Three Burundi schoolgirls face jail for doodling on President's photo

Burundi President Pierre Nkurunziza arrives at Schloss Bellevue presidential palace to meet with German President Joachim Gauck on December 12, 2012 in Berlin, Germany.

(CNN)Three schoolgirls in Burundi spent the weekend in jail and are facing five years in prison for drawing on the President's face in their school books, Human Rights Watch told CNN.

The girls, who are all minors, were arrested last week and were on Monday charged with 'insulting the head of state,' according to the human rights group.
They are on remand while they await trial for drawing on President Pierre Nkurunziza's face during one of their classes, Lewis Mudge, the Central Africa Director at Human Rights Watch told CNN.
    A 13-year-old girl was released for being below the age of criminal responsibility while four others arrested alongside the schoolgirls were released.
    Mudge said textbooks in Burundi's school system are often passed in between classes and it is, therefore, difficult to know who scribbled on the President's image in the first place.
    "It's ridiculous that we're at a point where we even have to ask or interject this point in a conversation. These are schoolgirls that are being detained," he said.
    CNN was not immediately able to reach the Burundi government for comment on the case.
    School children in Burundi have previously been jailed in the past for similar offenses.
    In 2016, agents of the National Intelligence Service of Burundi arrested eight secondary school students for allegedly insulting Nkurunziza by writing phrases like "Get out" or "No to the 3rd term" on a picture of the President in a textbook, according to Human Rights Watch.

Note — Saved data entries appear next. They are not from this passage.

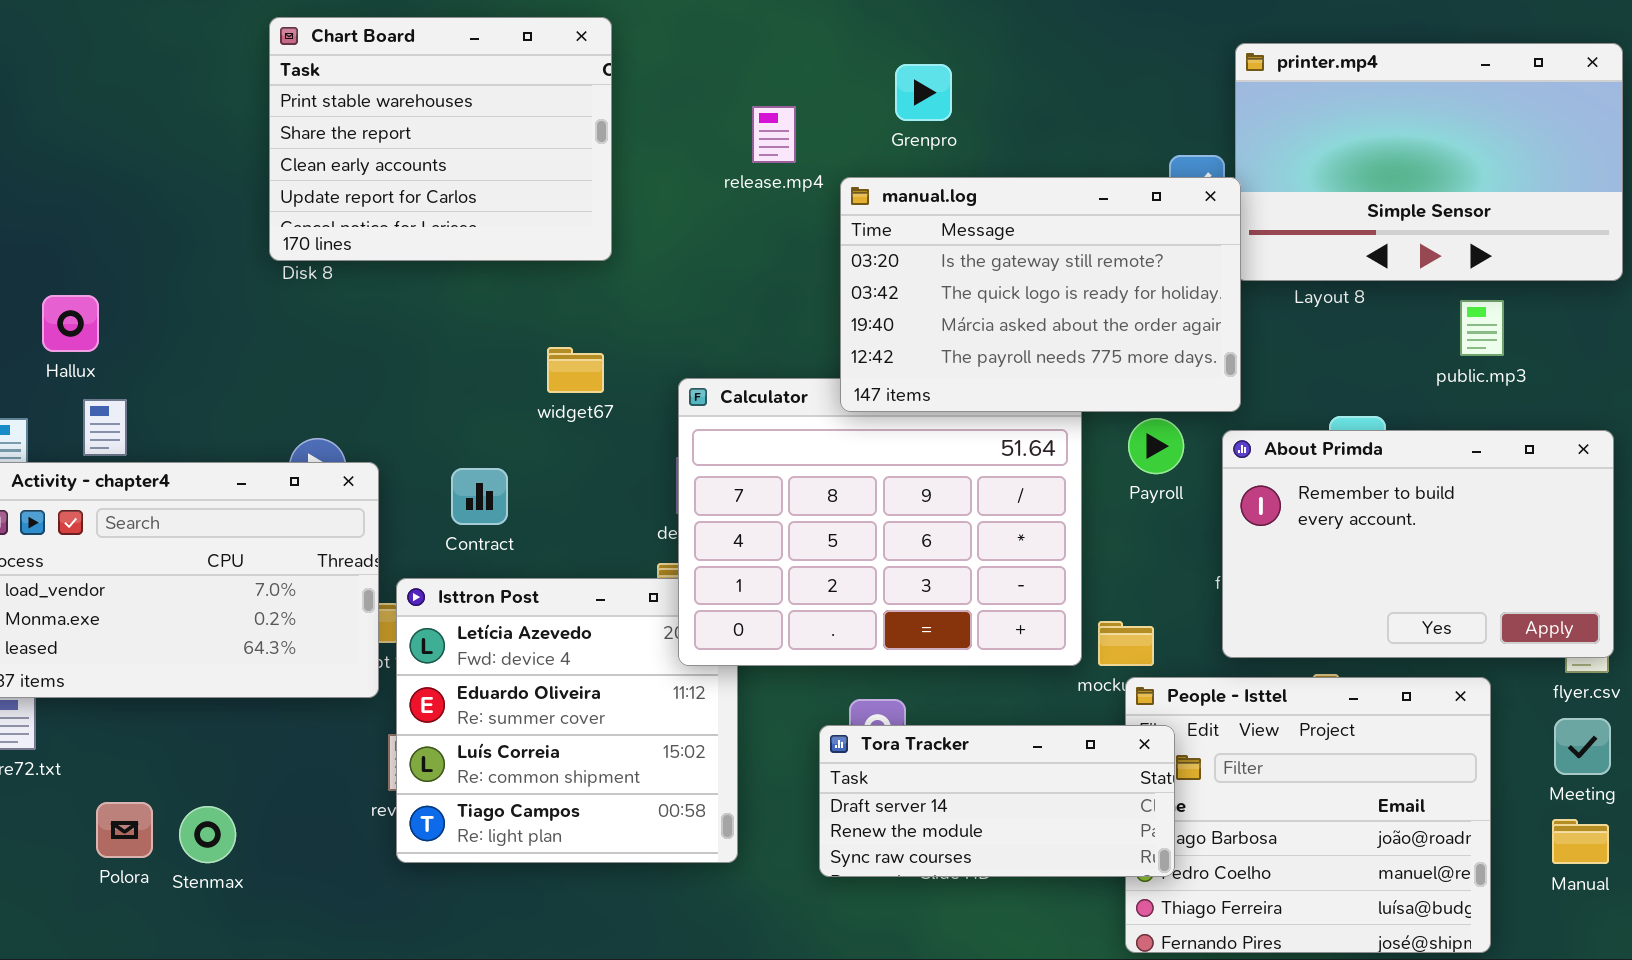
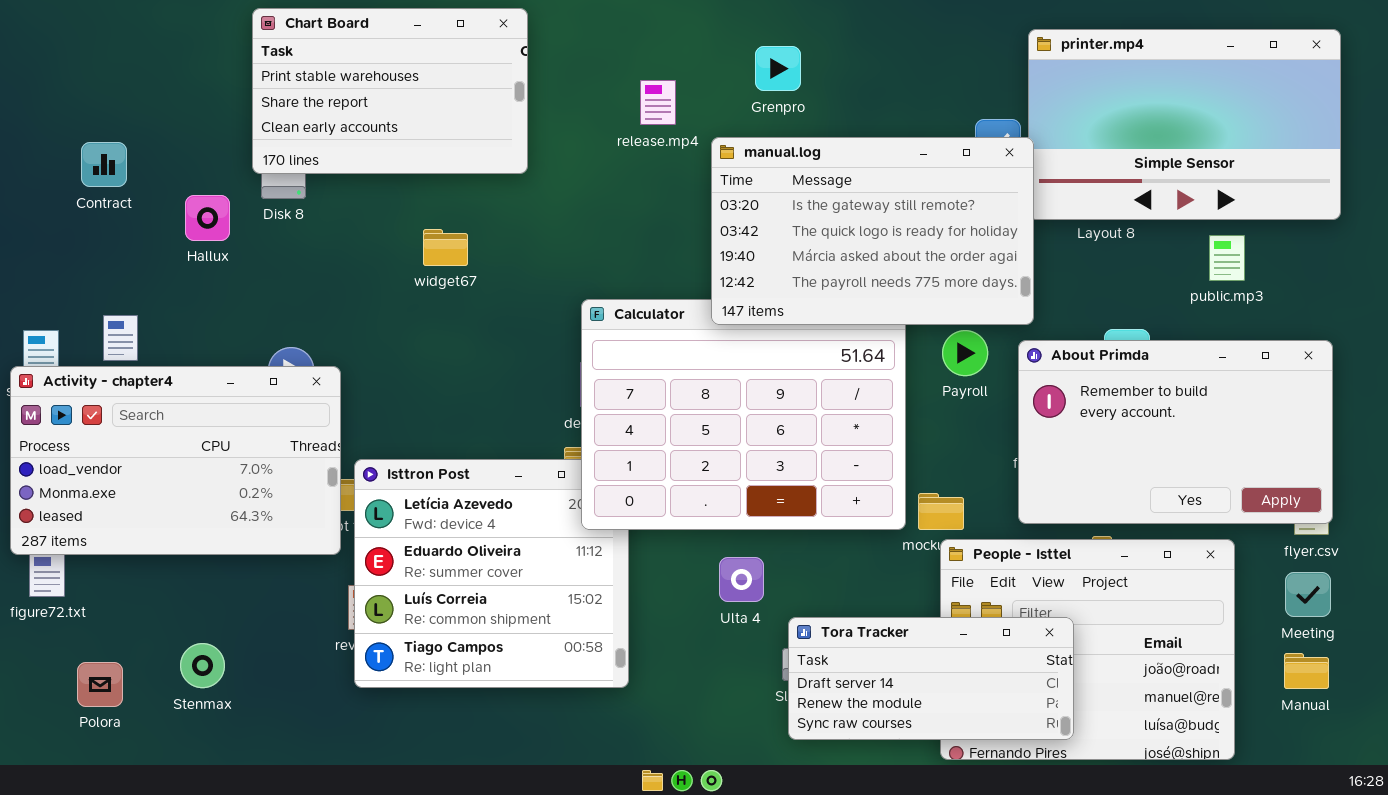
Chart Board: [269,17,612,261] -> [252,8,528,174], resized
Hallux: [42,295,99,352] -> [185,195,230,241], moved
widget67: [547,347,604,393] -> [423,229,468,266], moved
Contract: [451,468,508,525] -> [81,142,127,187], moved
Tora Tracker: [819,725,1175,877] -> [788,617,1074,740], moved
Polora: [96,802,153,858] -> [77,662,123,707], moved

    The same year, hundreds of children were expelled from several schools for scribbling on the President's face in their books.

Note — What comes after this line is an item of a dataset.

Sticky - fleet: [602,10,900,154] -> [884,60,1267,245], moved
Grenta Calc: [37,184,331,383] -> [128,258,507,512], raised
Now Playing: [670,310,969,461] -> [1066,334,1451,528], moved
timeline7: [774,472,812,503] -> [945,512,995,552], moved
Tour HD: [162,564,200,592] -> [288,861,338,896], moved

    President Nkurunziza, who has been in office since 2005, was re-elected to a third term in 2015 despite massive protests and concerns over the legality of running beyond his second term.
    But Burundi's constitutional court ruled that he was eligible because he was picked by parliament, not elected by people, during his first term.
    Scores died in the violence that marred the 2015 vote.
    Human Rights Watch said the case was "quickly becoming the benchmark for a crackdown of freedom of expression since 2015."
    The organization added that it would apply pressure on the government of Burundi to release the girls.
    He said the students in 2016 were released after pressure from the international community following their initial conviction.
    "Burundi used to be the benchmark in the region for freedom of expression and association, but ever since the president decided to change the constitution to run for a third mandate," Mudge said.
    'When he saw the backlash against that, the response from the president has been to crackdown and limit the space of dissent."
      He added: "We're seeing the consequence of that play out and frankly this case is ridiculous."
      Just weeks ago, the United Nations High Commissioner for Human Rights Michelle Bachelet said the agency was forced to shut its local office of 23 years under concerted pressure from the Burundian government.